Mid-market PE firms are more disciplined on legal cost

A survey conducted by Apperio says smaller firms are better at managing costs – especially legal ones.

A survey conducted by Apperio says smaller firms are better at managing costs – especially legal ones.

When it comes to managing legal costs, mid-sized firms outperform, according to the UK firm, which helps monitor and manage expenses.

The survey, taken last year and which will be published on Monday, is based on responses from in-house lawyers at 46 mid-market private equity firms with assets of $3 billion-$10 billion and at 60 large firms with assets of more than $10 billion. Respondents were based in the United States and United Kingdom.

Apperio says it hired an independent research concern to conduct two separate surveys last year. The result of the research was a report published in January.

Bigger firms spend more on outside counsel – 70 percent of those surveyed spend between $10 million and $25 million annually, compared with $2 million-$10 million for the bulk of mid-market respondents. As a result, they often get better deals from law firms.

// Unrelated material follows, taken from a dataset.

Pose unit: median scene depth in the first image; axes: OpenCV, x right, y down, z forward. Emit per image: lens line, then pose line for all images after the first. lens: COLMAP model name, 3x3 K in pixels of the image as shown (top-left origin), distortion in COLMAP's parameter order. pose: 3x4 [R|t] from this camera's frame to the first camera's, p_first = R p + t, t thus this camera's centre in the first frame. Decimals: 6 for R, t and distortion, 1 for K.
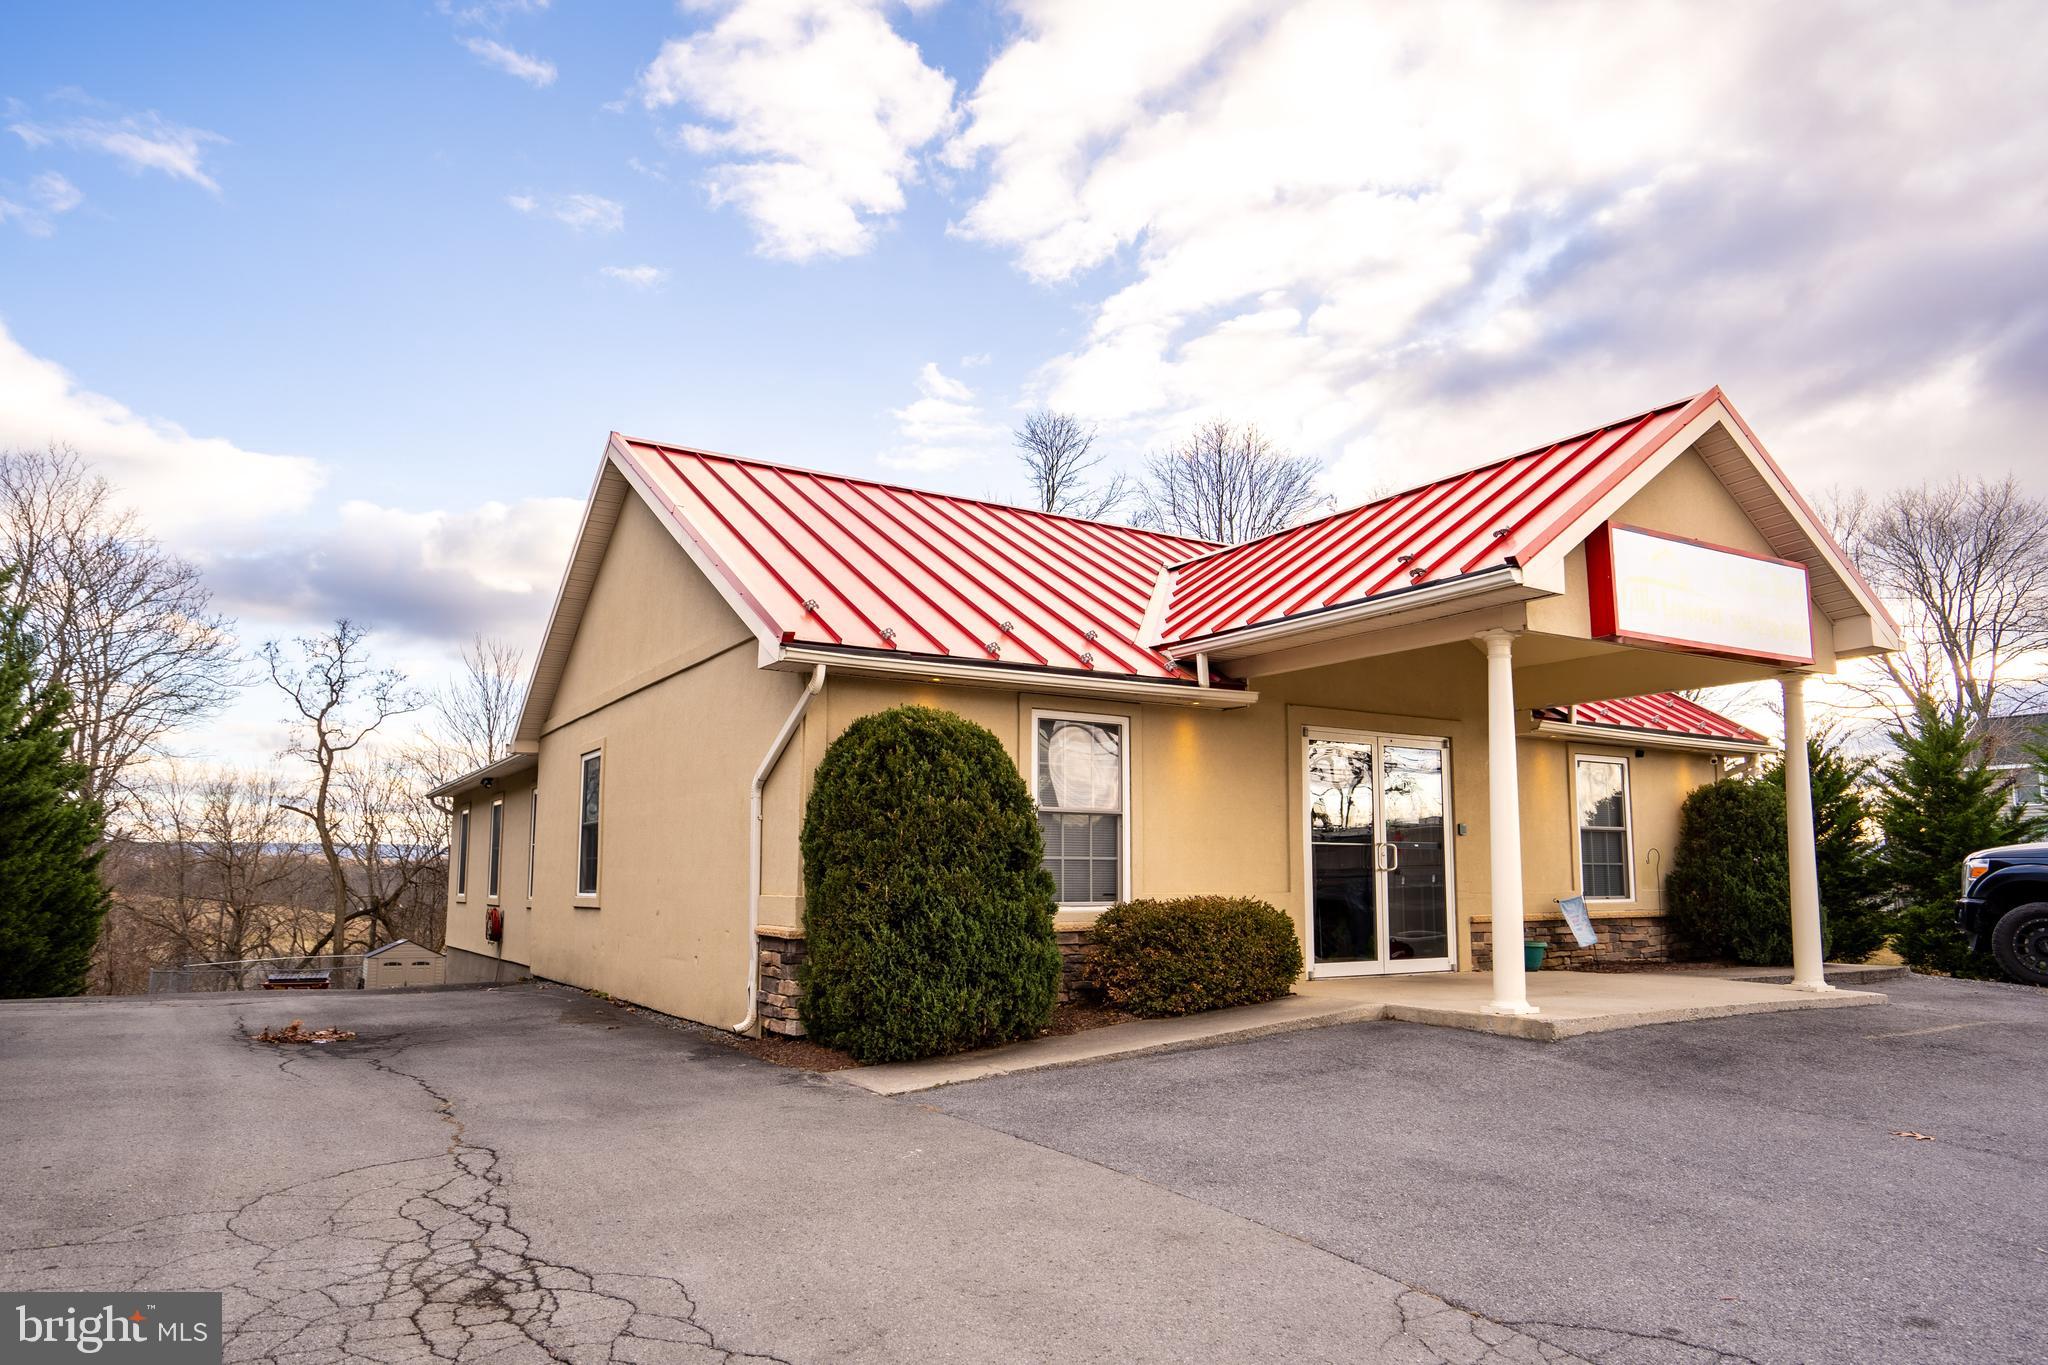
lens RADIAL K [[1220.1, 0, 1023.1], [0, 1220.1, 687.2], [0, 0, 1]] dist [-0.001733, -0.000587]
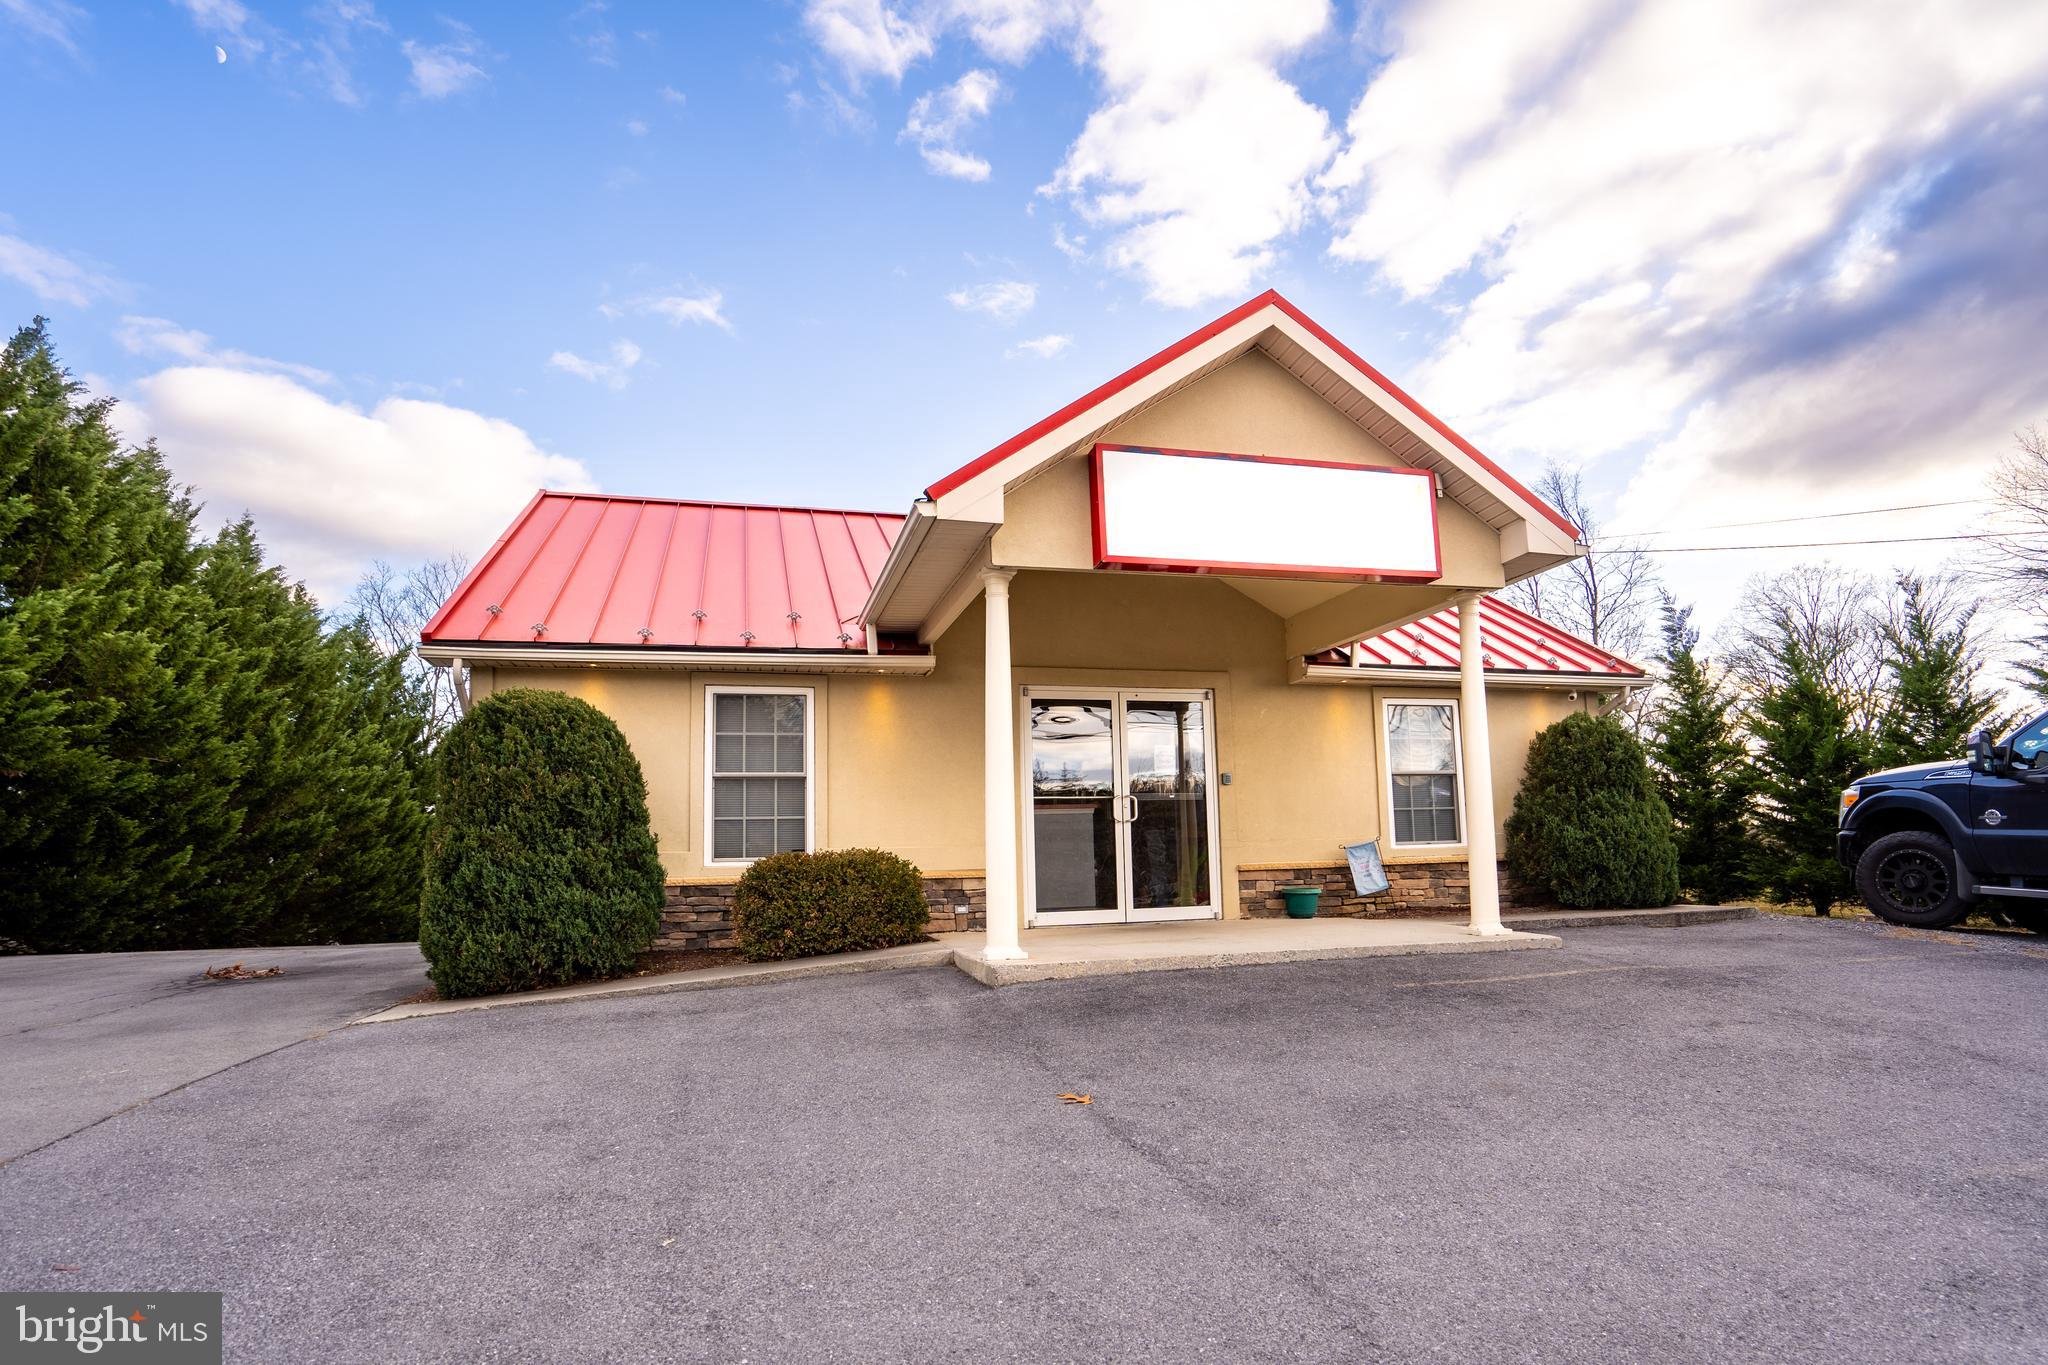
lens RADIAL K [[1015.6, 0, 1024.3], [0, 1015.6, 705.2], [0, 0, 1]] dist [-0.034208, -0.000070]
pose [[0.962570, -0.063620, -0.263460, 0.446627], [0.066830, 0.997759, 0.003233, 0.043949], [0.262664, -0.020719, 0.964665, 0.155982]]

But that doesn’t mean they are more disciplined about costs, the survey shows. Firms with assets greater than $10 billion are significantly less likely to actively manage their legal spending or monitor expenses across the organization. Twenty-two percent say they make no effort to manage fees, even though around the same amount, 20 percent, said they are “often shocked” by the size of their legal invoices.

Such behavior can lead to unwelcome surprises. Seven of 10 large firms reported billing that was either unnecessary or redundant. And more than half (55 percent) said higher than expected invoices cause them to reforecast budgets, “which leads to widespread friction among legal, finance and investment teams,” according to the report.

A smaller portion of mid-market firms (41 percent) reported that they had to reforecast budgets due to surprise bills, and only 4 percent said they don’t actively manage legal costs.

Here, smaller size is an advantage. Mid-market firms tend to monitor the situation much more closely. More than 7 of 10 mid-market firms have formal budgeting procedures for legal costs, compared with five of 10 for large firms. This explains why 20 percent of the big firms say they plan to start budgeting in the coming months.

Though they are often surprised by hefty legal bills, bigger firms typically have more bargaining power when it comes to negotiating legal fees.

According to the survey, the average size of an acquisition for large PE firms averages $724 million and produces legal expenses of $410,000. By contrast, mid-market firms’ acquisitions average $455 million, and cost $331,000.

Survey costs are a growing concern for both mid-market and large firms, the survey shows. Among mid-market firms, 54 percent expect their legal spend to decrease this year, compared with 38 percent for large firms.